ES索引最常用的设置就是分片数量和副本的数量了，还有一个refresh的时间，关于refresh是怎样的操作，可以参考Elasticsearch倒排索引与文档添加原理

参数	说明
index.number_of_replicas	每个主分片的副本数，默认为1
index.number_of_shards	主分片数，只能在创建索引时设置，不能修改
index.auto_expand_replicas	基于可用节点的数量自动分配副本数量,默认为false
index.refresh_interval	refresh频率，默认为1s，-1以禁用刷新
index.max_result_window	搜索时from+size的最大值，默认为10000
index.blocks.read_only	true索引和索引元数据为只读，false允许写入和元数据更改
index.blocks.read	true禁用索引读取操作
index.blocks.write	true禁用索引写入操作
index.blocks.metadata	true禁用索引元数据读取和写入

refresh_interval设置为-1禁用刷新一般在迁移数据需要大批量的添加文档的时候有用。

二、translog相关settings

{
    
    
"settings": {
    
    
    "translog": {
    
    
      "flush_threshold_size": "2gb",//translog到达2gb刷新
      "sync_interval": "30s",//30s刷新一次
      "durability": "async"//异步刷新
    }
  }
}

ES的translog部分的设置主要影响的是日志落盘，要想保证数据的不丢失，就要使用同步的方式。

参数	说明
index.translog.flush_threshold_ops	多少次操作时执行一次flush，默认是unlimited
index.translog.flush_threshold_size	translog大小达到此值时flush，默认是512mb
index.translog.flush_threshold_period	在该时间内至少有一次flush，默认是30m
index.translog.interval	多少时间间隔内会检查一次translog大小，默认是5s

三、分析相关settings

{
    
    
"settings": {
    
    
    "analysis": {
    
    
         "char_filter": {
    
    },             // 字符过滤器
         "tokenizer":   {
    
    },             // 分词器
         "filter":  {
    
    },                 // 标记过滤器
         "analyzer": {
    
    },                // 分析器
         "normalizer":{
    
    }                // 规范化
    }
  }
}

ES分析配置

ES添加文档的时候一个重要的步骤就是analysis，analysis会执行字符过滤，分词、规范化、token过滤等操作，这些组件都可以在analysis中配置。

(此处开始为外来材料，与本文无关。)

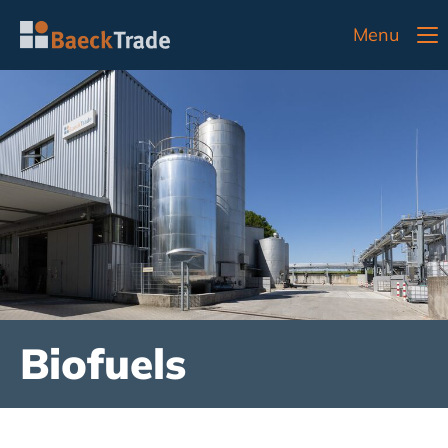
Menu
Biofuels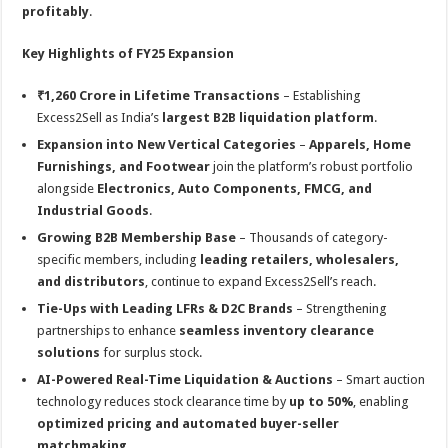
profitably
.
Key Highlights of FY25 Expansion
₹1,260 Crore in Lifetime Transactions
– Establishing
Excess2Sell as India’s
largest B2B liquidation platform
.
Expansion into New Vertical Categories
–
Apparels, Home
Furnishings, and Footwear
join the platform’s robust portfolio
alongside
Electronics, Auto Components, FMCG, and
Industrial Goods
.
Growing B2B Membership Base
– Thousands of category-
specific members, including
leading retailers, wholesalers,
and distributors
, continue to expand Excess2Sell’s reach.
Tie-Ups with Leading LFRs & D2C Brands
– Strengthening
partnerships to enhance
seamless inventory clearance
solutions
for surplus stock.
AI-Powered Real-Time Liquidation & Auctions
– Smart auction
technology reduces stock clearance time by
up to 50%
, enabling
optimized pricing and automated buyer-seller
matchmaking
.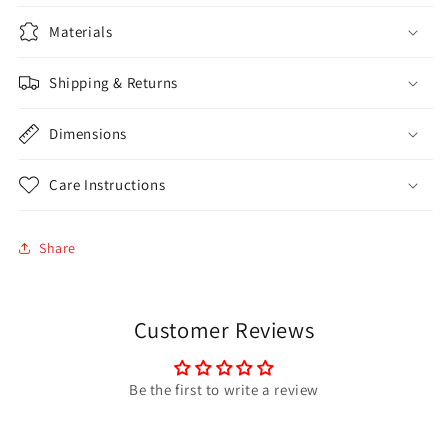
Materials
Shipping & Returns
Dimensions
Care Instructions
Share
Customer Reviews
Be the first to write a review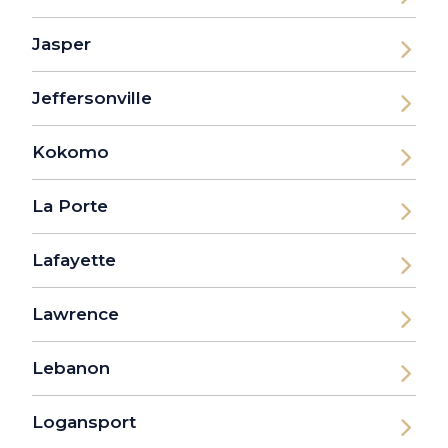
Jasper
Jeffersonville
Kokomo
La Porte
Lafayette
Lawrence
Lebanon
Logansport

关于analysis的配置实例可以看后面一小节，关于analysis中配置每一个组件可以参考前面提到的文章。

四、完整配置示例

{
    
    
  "settings": {
    
    
    "number_of_shards": "3",
    "number_of_replicas": "1",
    "refresh_interval": "5s",
    "translog": {
    
    
      "flush_threshold_size": "256mb",
      "sync_interval": "30s",
      "durability": "async"
    },
    "analysis": {
    
    
      "analyzer": {
    
    
        "my_analyzer": {
    
    
          "char_filter": ["html_strip", "&_to_and", "replace_dot"],
          "filter": ["lowercase", "filter_stop_one", "filter_stop_two"],
          "tokenizer": "my_tokenizer",
          "type": "custom"
        }
      },
      "char_filter": {
    
    
        "&_to_and": {
    
    
          "mappings": ["&=>and"],
          "type": "mapping"
        },
        "replace_dot": {
    
    
          "pattern": "\\.",
          "replacement": " ",
          "type": "pattern_replace"
        }
      },
      "filter": {
    
    
        "filter_stop_one": {
    
    
          "stopwords": "_spanish_",
          "type": "stop"
        },
        "filter_stop_two": {
    
    
          "stopwords": ["the", "a"],
          "type": "stop"
        }
      },
      "normalizer": {
    
    
        "my_normalizer": {
    
    
          "char_filter": [],
          "filter": ["lowercase", "asciifolding"],
          "type": "custom"
        }
      },
      "tokenizer": {
    
    
        "my_tokenizer": {
    
    
          "type": "standard",
          "max_token_length": 5
        }
      }
    }
  }
}